The authors tackled the problem of limited datasets for training and benchmarking multiple object tracking in soccer videos by introducing SoccerNet-Tracking, a novel dataset with 200 sequences and a 45-minute half-time segment, fully annotated for player, referee, and ball tracking. Their analysis reveals that tracking in soccer remains unsolved, with significant challenges in fast motion and severe occlusion scenarios.
Tracking objects in soccer videos is extremely important to gather both player and team statistics, whether it is to estimate the total distance run, the ball possession or the team formation. Video processing can help automating the extraction of those information, without the need of any invasive sensor, hence applicable to any team on any stadium. Yet, the availability of datasets to train learnable models and benchmarks to evaluate methods on a common testbed is very limited.

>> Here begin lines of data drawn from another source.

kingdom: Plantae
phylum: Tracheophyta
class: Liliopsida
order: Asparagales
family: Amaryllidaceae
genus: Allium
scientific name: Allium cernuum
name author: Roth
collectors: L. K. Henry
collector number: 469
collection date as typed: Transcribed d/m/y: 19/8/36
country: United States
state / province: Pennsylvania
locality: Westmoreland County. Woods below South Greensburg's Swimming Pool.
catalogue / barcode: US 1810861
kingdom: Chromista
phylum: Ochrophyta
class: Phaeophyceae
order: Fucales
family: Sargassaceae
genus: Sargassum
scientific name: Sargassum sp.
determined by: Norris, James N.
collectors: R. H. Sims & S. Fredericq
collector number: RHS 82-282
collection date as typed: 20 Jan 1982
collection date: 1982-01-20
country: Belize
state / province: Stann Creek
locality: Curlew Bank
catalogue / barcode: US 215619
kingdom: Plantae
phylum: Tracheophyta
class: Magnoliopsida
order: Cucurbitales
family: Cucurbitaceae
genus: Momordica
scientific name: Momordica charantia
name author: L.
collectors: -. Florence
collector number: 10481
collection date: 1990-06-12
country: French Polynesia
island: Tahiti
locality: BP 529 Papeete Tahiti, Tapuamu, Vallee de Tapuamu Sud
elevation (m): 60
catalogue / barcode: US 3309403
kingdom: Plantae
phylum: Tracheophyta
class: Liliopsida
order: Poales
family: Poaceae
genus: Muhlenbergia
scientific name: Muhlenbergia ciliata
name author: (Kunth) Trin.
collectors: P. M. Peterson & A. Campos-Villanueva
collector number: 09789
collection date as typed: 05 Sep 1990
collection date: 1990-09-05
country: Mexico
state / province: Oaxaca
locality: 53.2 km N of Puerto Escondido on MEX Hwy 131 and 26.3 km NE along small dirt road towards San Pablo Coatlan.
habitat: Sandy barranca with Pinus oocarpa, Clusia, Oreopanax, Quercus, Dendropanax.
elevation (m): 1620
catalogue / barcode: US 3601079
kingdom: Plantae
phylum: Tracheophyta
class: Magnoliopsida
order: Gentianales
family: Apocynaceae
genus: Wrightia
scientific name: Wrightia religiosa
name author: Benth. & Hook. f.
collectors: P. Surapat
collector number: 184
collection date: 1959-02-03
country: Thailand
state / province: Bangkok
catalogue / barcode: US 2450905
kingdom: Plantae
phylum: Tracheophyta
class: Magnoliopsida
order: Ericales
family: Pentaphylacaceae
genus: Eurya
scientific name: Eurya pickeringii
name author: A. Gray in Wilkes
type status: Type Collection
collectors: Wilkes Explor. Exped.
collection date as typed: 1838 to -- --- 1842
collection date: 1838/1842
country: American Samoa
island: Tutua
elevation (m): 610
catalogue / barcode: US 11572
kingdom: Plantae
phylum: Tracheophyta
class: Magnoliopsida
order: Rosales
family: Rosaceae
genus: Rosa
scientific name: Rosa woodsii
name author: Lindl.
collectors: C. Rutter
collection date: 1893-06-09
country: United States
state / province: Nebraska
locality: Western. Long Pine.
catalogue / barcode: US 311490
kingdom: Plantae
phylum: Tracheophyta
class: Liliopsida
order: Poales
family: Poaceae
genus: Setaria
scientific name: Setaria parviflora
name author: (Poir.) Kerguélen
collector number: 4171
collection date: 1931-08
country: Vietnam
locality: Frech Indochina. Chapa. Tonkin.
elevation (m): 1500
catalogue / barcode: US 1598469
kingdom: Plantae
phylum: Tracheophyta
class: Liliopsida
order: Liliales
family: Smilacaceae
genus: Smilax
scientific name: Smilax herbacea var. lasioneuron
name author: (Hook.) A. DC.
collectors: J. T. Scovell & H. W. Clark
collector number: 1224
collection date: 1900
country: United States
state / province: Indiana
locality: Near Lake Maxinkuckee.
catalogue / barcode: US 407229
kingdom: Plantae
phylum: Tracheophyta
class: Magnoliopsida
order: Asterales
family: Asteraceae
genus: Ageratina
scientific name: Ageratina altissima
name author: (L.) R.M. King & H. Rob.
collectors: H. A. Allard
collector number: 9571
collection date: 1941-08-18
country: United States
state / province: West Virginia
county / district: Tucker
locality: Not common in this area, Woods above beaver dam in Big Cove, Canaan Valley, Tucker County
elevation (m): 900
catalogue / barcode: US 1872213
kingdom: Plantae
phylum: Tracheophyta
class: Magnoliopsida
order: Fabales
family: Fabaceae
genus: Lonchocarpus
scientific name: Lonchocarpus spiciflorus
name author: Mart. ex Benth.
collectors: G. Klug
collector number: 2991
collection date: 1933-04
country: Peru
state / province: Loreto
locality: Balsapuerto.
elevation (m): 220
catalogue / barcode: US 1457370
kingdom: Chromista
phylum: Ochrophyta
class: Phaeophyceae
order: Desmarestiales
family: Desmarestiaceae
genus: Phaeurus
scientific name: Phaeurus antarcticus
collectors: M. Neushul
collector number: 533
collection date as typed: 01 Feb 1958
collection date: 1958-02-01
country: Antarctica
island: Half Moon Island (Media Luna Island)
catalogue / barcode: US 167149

In this work, we propose a novel dataset for multiple object tracking composed of 200 sequences of 30s each, representative of challenging soccer scenarios, and a complete 45-minutes half-time for long-term tracking. The dataset is fully annotated with bounding boxes and tracklet IDs, enabling the training of MOT baselines in the soccer domain and a full benchmarking of those methods on our segregated challenge sets. Our analysis shows that multiple player, referee and ball tracking in soccer videos is far from being solved, with several improvement required in case of fast motion or in scenarios of severe occlusion.